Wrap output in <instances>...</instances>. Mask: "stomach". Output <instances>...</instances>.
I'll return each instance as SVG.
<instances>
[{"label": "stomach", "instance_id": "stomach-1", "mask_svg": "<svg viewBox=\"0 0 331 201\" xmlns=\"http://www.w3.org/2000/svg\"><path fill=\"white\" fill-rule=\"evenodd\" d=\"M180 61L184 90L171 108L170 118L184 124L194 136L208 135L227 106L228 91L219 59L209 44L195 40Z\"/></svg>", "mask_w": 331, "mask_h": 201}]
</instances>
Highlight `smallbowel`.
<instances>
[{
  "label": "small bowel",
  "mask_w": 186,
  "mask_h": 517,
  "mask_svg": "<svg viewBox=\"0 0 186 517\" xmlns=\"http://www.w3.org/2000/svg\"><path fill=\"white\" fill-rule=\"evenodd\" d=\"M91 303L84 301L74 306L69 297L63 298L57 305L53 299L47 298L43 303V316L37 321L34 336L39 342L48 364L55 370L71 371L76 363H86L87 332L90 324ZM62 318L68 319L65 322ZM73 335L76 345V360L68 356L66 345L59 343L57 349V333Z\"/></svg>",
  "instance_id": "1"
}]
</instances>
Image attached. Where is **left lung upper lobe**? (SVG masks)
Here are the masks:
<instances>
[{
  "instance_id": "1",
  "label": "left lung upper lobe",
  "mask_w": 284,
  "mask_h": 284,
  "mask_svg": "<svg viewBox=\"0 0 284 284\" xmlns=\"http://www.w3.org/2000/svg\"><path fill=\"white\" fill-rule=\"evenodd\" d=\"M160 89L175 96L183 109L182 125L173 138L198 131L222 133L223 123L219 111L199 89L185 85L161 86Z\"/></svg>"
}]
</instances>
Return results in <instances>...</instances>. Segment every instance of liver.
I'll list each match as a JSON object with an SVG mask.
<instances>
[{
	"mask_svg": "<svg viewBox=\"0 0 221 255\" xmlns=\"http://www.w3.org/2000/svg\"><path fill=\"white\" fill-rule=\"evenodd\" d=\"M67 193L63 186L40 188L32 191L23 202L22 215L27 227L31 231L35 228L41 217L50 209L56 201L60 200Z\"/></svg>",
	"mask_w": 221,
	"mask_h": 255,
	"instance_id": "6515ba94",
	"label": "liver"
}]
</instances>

▸ **GIVEN EXERCISE**
Please copy every row above word for word, without changing anything.

▸ **SOLUTION TO THE EXERCISE**
Wrap output in <instances>...</instances>. Mask: "stomach". Output <instances>...</instances>.
I'll return each instance as SVG.
<instances>
[{"label": "stomach", "instance_id": "stomach-1", "mask_svg": "<svg viewBox=\"0 0 331 201\" xmlns=\"http://www.w3.org/2000/svg\"><path fill=\"white\" fill-rule=\"evenodd\" d=\"M180 61L184 90L171 108L170 118L184 124L194 136L208 135L227 106L228 91L219 59L209 44L195 40Z\"/></svg>", "mask_w": 331, "mask_h": 201}]
</instances>
Highlight `smallbowel`.
<instances>
[{
  "label": "small bowel",
  "mask_w": 186,
  "mask_h": 517,
  "mask_svg": "<svg viewBox=\"0 0 186 517\" xmlns=\"http://www.w3.org/2000/svg\"><path fill=\"white\" fill-rule=\"evenodd\" d=\"M91 303L84 301L74 306L69 297L63 298L57 305L53 299L47 298L43 303V316L37 321L34 336L39 342L48 364L55 370L71 371L76 363H86L87 332L90 324ZM62 318L68 319L65 322ZM73 335L76 345V360L68 356L66 345L59 343L57 349V333Z\"/></svg>",
  "instance_id": "1"
}]
</instances>
Image attached. Where is **left lung upper lobe**? (SVG masks)
Here are the masks:
<instances>
[{
  "instance_id": "1",
  "label": "left lung upper lobe",
  "mask_w": 284,
  "mask_h": 284,
  "mask_svg": "<svg viewBox=\"0 0 284 284\" xmlns=\"http://www.w3.org/2000/svg\"><path fill=\"white\" fill-rule=\"evenodd\" d=\"M160 89L175 96L183 109L182 125L173 138L198 131L222 133L223 123L219 111L199 89L185 85L161 86Z\"/></svg>"
}]
</instances>
Return results in <instances>...</instances>. Segment every instance of liver.
I'll list each match as a JSON object with an SVG mask.
<instances>
[{
	"mask_svg": "<svg viewBox=\"0 0 221 255\" xmlns=\"http://www.w3.org/2000/svg\"><path fill=\"white\" fill-rule=\"evenodd\" d=\"M67 193L63 186L40 188L32 191L23 202L22 215L27 227L31 231L35 228L41 217L50 209L56 201L60 200Z\"/></svg>",
	"mask_w": 221,
	"mask_h": 255,
	"instance_id": "6515ba94",
	"label": "liver"
}]
</instances>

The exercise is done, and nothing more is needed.